# AI/ML Data Structure Applications
## 🔴 Advanced Level - WGU MSSWEAIE Focus

**Goal**: Apply data structures in AI/ML contexts for software engineering

**Time**: ~50 minutes

**Competencies**: Data handling, model management, pipeline design

---

## Scenario 1: ML Model Registry

**Context**: Manage multiple machine learning models in production

**Tasks**:
1. Create a model registry with metadata
2. Track model performance metrics
3. Find best performing models by category
4. Identify models needing retraining
5. Manage model versions and deployments

In [None]:
# Scenario 1: ML Model Registry

# Model metadata
models_data = [
    {
        "name": "fraud_detector_v1",
        "type": "classification",
        "accuracy": 0.94,
        "precision": 0.89,
        "recall": 0.91,
        "last_trained": "2024-01-15",
        "features": ["transaction_amount", "merchant_type", "time_of_day", "user_history"],
        "status": "production"
    },
    {
        "name": "recommendation_engine_v2",
        "type": "recommendation",
        "accuracy": 0.87,
        "precision": 0.82,
        "recall": 0.85,
        "last_trained": "2024-02-10",
        "features": ["user_preferences", "item_features", "interaction_history"],
        "status": "production"
    },
    {
        "name": "price_predictor_v1",
        "type": "regression",
        "accuracy": 0.76,
        "precision": 0.74,
        "recall": 0.78,
        "last_trained": "2023-12-20",
        "features": ["market_conditions", "historical_prices", "volume"],
        "status": "deprecated"
    }
]

# TODO: Create model registry dictionary (name -> metadata)
model_registry = 

# TODO: Find best model by accuracy
best_model = None  # TODO: Use max() with key parameter on accuracy

# TODO: Group models by type
models_by_type = {}

# TODO: Find all unique features across models
all_features = None  # TODO: Collect all features from all models into a set

# TODO: Find models needing attention (accuracy < 0.85 or deprecated)
models_need_attention = None  # TODO: Filter models with low accuracy or deprecated status

print(f"Best model: {best_model}")
print(f"Models by type: {list(models_by_type.keys())}")
print(f"Total unique features: {len(all_features)}")
print(f"Models needing attention: {models_need_attention}")

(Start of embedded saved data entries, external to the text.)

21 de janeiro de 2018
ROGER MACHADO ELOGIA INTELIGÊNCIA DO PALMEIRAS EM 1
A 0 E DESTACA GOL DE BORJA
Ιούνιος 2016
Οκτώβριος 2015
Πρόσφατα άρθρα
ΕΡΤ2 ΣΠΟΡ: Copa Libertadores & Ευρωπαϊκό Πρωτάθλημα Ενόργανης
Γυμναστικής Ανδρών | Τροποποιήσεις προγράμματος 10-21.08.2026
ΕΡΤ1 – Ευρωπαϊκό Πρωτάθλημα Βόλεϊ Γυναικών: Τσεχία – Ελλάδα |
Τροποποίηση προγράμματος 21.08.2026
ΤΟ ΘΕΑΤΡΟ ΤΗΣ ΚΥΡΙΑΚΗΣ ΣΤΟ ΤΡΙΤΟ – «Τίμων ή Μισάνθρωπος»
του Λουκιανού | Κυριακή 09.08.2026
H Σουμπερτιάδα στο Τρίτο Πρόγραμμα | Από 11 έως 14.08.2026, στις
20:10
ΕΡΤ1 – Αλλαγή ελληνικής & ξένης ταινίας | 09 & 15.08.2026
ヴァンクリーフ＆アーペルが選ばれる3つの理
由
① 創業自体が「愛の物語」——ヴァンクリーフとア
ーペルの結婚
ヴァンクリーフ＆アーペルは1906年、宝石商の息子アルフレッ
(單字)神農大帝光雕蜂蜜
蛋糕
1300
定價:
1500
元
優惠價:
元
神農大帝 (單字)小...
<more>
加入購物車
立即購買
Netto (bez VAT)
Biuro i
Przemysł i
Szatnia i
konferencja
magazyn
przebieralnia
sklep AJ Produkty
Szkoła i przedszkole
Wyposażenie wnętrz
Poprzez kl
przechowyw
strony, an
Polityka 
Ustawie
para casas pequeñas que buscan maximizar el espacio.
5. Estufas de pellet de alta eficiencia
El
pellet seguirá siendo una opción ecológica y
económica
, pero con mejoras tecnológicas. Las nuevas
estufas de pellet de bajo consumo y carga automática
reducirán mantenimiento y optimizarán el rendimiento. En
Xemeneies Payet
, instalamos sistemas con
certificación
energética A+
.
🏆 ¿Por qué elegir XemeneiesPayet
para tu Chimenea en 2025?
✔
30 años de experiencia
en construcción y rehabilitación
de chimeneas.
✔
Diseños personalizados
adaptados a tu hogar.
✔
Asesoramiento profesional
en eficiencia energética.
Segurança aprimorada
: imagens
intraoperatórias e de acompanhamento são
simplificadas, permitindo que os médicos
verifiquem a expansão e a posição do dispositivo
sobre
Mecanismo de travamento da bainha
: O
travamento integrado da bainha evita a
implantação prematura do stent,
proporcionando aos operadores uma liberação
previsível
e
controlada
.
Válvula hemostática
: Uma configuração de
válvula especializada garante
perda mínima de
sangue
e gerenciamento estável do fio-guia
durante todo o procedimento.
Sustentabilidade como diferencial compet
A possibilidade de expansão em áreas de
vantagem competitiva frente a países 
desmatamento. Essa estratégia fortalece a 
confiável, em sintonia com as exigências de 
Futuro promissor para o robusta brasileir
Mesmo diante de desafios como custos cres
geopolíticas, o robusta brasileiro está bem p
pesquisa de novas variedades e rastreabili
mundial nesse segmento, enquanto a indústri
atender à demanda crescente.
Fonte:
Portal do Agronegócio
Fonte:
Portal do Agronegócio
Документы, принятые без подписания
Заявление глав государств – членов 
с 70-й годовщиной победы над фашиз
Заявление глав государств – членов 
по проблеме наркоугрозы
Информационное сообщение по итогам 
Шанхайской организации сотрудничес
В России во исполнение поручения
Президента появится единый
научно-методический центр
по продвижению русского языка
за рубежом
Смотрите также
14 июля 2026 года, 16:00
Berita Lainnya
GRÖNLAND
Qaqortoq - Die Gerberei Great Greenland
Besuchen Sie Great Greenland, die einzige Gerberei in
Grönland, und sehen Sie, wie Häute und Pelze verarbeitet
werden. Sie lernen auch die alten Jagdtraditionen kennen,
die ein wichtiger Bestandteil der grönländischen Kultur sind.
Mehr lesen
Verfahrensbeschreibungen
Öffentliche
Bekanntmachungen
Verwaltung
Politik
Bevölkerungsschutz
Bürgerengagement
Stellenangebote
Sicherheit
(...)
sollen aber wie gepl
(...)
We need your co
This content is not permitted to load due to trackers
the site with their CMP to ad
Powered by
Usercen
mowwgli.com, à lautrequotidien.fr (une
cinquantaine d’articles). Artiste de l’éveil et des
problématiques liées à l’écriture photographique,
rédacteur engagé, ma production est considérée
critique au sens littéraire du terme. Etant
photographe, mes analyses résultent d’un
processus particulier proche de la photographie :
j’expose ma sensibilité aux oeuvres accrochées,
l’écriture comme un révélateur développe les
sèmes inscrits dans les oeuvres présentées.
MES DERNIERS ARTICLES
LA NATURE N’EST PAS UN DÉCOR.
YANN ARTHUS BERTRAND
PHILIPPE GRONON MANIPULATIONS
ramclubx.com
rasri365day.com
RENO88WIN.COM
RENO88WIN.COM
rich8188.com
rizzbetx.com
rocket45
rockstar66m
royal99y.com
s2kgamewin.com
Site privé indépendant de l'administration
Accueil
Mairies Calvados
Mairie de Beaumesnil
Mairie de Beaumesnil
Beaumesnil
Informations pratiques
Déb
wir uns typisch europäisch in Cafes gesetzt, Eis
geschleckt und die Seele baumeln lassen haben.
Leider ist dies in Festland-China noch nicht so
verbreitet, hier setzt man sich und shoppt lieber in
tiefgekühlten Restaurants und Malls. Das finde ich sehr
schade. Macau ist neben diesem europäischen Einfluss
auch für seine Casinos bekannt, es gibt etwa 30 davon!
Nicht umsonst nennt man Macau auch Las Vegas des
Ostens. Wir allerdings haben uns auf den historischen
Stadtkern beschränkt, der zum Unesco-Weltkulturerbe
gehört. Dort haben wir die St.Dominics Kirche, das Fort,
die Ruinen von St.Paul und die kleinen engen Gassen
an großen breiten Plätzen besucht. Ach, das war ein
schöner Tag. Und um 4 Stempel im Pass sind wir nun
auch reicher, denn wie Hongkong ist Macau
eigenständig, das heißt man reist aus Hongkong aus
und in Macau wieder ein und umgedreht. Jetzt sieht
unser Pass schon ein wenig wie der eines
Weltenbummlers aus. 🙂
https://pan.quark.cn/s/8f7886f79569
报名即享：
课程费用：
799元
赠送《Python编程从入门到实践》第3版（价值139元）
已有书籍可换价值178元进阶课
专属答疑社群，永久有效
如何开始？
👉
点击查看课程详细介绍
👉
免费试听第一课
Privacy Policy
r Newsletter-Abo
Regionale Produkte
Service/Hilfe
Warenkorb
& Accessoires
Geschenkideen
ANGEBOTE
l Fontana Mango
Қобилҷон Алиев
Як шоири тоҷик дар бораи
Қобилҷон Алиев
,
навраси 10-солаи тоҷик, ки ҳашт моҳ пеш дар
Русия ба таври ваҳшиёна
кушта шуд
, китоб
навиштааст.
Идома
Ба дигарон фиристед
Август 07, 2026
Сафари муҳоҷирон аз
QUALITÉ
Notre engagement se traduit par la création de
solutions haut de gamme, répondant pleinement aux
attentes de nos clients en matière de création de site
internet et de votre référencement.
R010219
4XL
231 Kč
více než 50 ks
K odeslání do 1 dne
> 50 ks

## Scenario 2: Data Pipeline Management

**Context**: Manage data preprocessing pipelines for ML training

**Tasks**:
1. Track data quality metrics
2. Manage feature engineering steps
3. Monitor pipeline health
4. Handle data validation errors
5. Optimize pipeline performance

In [None]:
# Scenario 2: Data Pipeline Management

# Pipeline execution logs
pipeline_logs = [
    {"pipeline": "customer_data_prep", "step": "data_ingestion", "status": "success", "records": 10000, "errors": 0},
    {"pipeline": "customer_data_prep", "step": "data_cleaning", "status": "success", "records": 9987, "errors": 13},
    {"pipeline": "customer_data_prep", "step": "feature_engineering", "status": "success", "records": 9987, "errors": 0},
    {"pipeline": "fraud_detection_prep", "step": "data_ingestion", "status": "failed", "records": 0, "errors": 1},
    {"pipeline": "fraud_detection_prep", "step": "data_cleaning", "status": "skipped", "records": 0, "errors": 0},
    {"pipeline": "product_analytics", "step": "data_ingestion", "status": "success", "records": 5000, "errors": 0},
    {"pipeline": "product_analytics", "step": "data_cleaning", "status": "warning", "records": 4950, "errors": 50}
]

# TODO: Group logs by pipeline
logs_by_pipeline = {}

# TODO: Calculate success rate by pipeline
pipeline_health = {}

# TODO: Find pipelines with errors
error_pipelines = None  # TODO: Filter pipelines with errors > 0

# TODO: Calculate total data processed
total_records = None  # TODO: Sum all records from logs
total_errors = None  # TODO: Sum all errors from logs

# TODO: Find unique pipeline steps
all_steps = None  # TODO: Collect all unique step names

print(f"Pipeline health: {pipeline_health}")
print(f"Pipelines with errors: {error_pipelines}")
print(f"Total records processed: {total_records}")
print(f"Total errors: {total_errors}")
print(f"Pipeline steps: {all_steps}")